China was known to Byzantium through ambassadors from the Turks of central Asia. It was presumably from them that in the early seventh century the historian Theophylaktos Simokattes obtained detailed information about Chinese culture and imperial Chinese ceremonial. Trade was also done through intermediaries. Chinese silk was imported from Persia until, according to Prokopios of Caesarea and Theophanes of Byzantium, Justinian I obtained its secrets from Nestorian missionaries, who also managed to smuggle out some silkworm eggs. Nestorian communities were established in China, and in 1278 Andronikos II received an embassy of Nestorians from Beijing. Paper was a Chinese invention that found its way to Byzantium by the ninth century, via the Arabs who learned it from Chinese they captured in Samarkand in 751. Chinese awareness of Byzantium may have been chiefly through the Byzantine gold solidus, which circulated in China, as well as through Byzantine glass, enamels, and other luxury items.
(Source: «Historical Dictionary of Byzantium», by John H. Rosser)
Sino-Roman relations comprised the mostly indirect contact, flow of trade goods, information, and occasional travellers between the Roman Empire and Han Empire of China, as well as between the later Eastern Roman Empire and various Chinese dynasties. These empires inched progressively closer in the course of the Roman expansion into the ancient Near East and simultaneous Han Chinese military incursions into Central Asia. Mutual awareness remained low, and firm knowledge about each other was limited. Only a few attempts at direct contact are known from records. Intermediate empires such as the Parthians and Kushans, seeking to maintain lucrative control over the silk trade, inhibited direct contact between these two Eurasian powers. In 97 AD, the Chinese general Ban Chao tried to send his envoy Gan Ying to Rome, but Gan was dissuaded by Parthians from venturing beyond the Persian Gulf. Several alleged Roman emissaries to China were recorded by ancient Chinese historians. The first one on record, supposedly from either the Roman emperor Antoninus Pius or his adopted son Marcus Aurelius, arrived in 166 AD. Others are recorded as arriving in 226 and 284 AD, with a long absence until the first recorded Byzantine embassy in 643 AD.
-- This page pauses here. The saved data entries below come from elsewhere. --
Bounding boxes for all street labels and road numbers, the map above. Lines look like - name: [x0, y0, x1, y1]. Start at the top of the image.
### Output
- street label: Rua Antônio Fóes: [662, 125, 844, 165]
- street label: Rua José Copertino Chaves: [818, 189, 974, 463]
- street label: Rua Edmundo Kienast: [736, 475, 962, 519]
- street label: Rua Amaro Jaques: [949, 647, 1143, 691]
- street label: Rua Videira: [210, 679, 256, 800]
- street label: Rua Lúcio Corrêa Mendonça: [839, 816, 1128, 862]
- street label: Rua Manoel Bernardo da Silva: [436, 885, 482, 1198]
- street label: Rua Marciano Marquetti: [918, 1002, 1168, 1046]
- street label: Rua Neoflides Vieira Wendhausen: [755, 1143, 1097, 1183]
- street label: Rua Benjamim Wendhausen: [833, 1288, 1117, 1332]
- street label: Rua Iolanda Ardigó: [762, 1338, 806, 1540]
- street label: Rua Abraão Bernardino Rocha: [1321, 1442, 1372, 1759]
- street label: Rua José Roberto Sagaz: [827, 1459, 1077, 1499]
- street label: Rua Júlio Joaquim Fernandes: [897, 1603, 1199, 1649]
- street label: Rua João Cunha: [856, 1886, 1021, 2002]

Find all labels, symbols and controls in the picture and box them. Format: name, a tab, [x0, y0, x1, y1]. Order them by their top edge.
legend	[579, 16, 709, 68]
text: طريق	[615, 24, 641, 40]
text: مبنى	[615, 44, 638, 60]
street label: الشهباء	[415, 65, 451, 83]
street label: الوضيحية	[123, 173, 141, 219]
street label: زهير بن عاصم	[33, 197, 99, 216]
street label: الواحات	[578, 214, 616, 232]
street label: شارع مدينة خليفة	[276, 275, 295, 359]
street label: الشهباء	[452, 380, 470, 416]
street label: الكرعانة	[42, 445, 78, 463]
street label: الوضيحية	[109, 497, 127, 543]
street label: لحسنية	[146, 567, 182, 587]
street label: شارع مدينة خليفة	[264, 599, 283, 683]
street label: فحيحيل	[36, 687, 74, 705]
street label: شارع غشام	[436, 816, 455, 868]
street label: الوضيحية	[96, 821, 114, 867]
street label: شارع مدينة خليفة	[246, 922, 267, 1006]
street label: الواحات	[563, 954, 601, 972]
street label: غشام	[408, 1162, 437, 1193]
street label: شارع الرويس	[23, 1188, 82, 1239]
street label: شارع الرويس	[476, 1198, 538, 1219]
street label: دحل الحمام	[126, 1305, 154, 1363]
The indirect exchange of goods on land along the Silk Road and sea routes included Chinese silk, Roman glassware and high-quality cloth. Roman coins minted from the 1st century AD onwards have been found in China, as well as a coin of Maximian and medallions from the reigns of Antoninus Pius and Marcus Aurelius in Jiaozhi in modern Vietnam, the same region at which Chinese sources claim the Romans first landed. Roman glassware and silverware have been discovered at Chinese archaeological sites dated to the Han period. Roman coins and glass beads have also been found in Japan.
In classical sources, the problem of identifying references to ancient China is exacerbated by the interpretation of the Latin term Seres, whose meaning fluctuated and could refer to several Asian peoples in a wide arc from India over Central Asia to China. In Chinese records, the Roman Empire came to be known as Daqin or Great Qin. Daqin was directly associated with the later Fulin (拂菻) in Chinese sources, which has been identified by scholars such as Friedrich Hirth as the Byzantine Empire. Chinese sources describe several embassies of Fulin arriving in China during the Tang dynasty and also mention the siege of Constantinople by the forces of Muawiyah I in 674–678 AD.